Veli Gokhan Demir and Enver Yalcin of Balikesir University, Ziya Sogut of the Piri Reis University in Instanbul, and Hikmet Karakoc of Eskişehir Technical University have investigated the potential sources of VOCs in an aircraft and what factors might influence concentrations in the air within the passenger and crew areas. Aircraft that fly at high altitude, such as international passenger aeroplanes are pressurized compartments, often with high occupant density, the effects of any volatile pollutants present in the air in this confined, airtight space, could ultimately have a detrimental effect on frequent flyers whether passenger or crew.
One such source of pollutants discussed by the team is from “bleed air”. Air from outside the aircraft is pressurized by the engines and pumped into the interior and recirculated to help maintain an acceptable pressure within. Bleed air can often carry components from engine oil with it. In extreme cases a so-called fume event may occur where concentrations of substances carried in with this bleed air reach uncomfortable levels inside the aircraft. Other VOCs may be present due to reactions with ozone in the aircraft or from other mechanical equipment, such as air conditioning units. Cleaning agents and even cosmetics and perfumes used by occupants can all add to the recirculating load of volatile materials to which all passengers are ultimately exposed during a high-altitude flight.

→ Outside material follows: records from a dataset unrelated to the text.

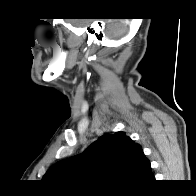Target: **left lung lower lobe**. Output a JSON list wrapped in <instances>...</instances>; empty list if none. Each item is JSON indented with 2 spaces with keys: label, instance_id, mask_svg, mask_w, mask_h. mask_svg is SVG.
<instances>
[{
  "label": "left lung lower lobe",
  "instance_id": "obj_1",
  "mask_svg": "<svg viewBox=\"0 0 196 196\" xmlns=\"http://www.w3.org/2000/svg\"><path fill=\"white\" fill-rule=\"evenodd\" d=\"M154 180V175L151 172V164L149 161H146L137 175L135 182L138 184H146L153 182Z\"/></svg>",
  "mask_w": 196,
  "mask_h": 196
}]
</instances>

The team suggests that carbon filtration should be adopted to scrub recirculating air within an aircraft. In addition, there should be dedicated intake vents for bleed air rather than it passing through engines. Given that the presence of ozone can exacerbate the problem of other pollutants because of its reactivity, scrubbers for this compound should also be put in place. An additional factor is to avoid the intake of bleed air during takeoff when ambient pollution from engines and exhaust and service vehicles would compromise air quality for the duration of the flight.
Demir, V.G., Yalcin, E., Sogut, M.Z. and Karakoc, T.H. (2020) ‘Volatile organic compounds in aircraft cabins’, Int. J. Sustainable Aviation, Vol. 6, No. 2, pp.87–111.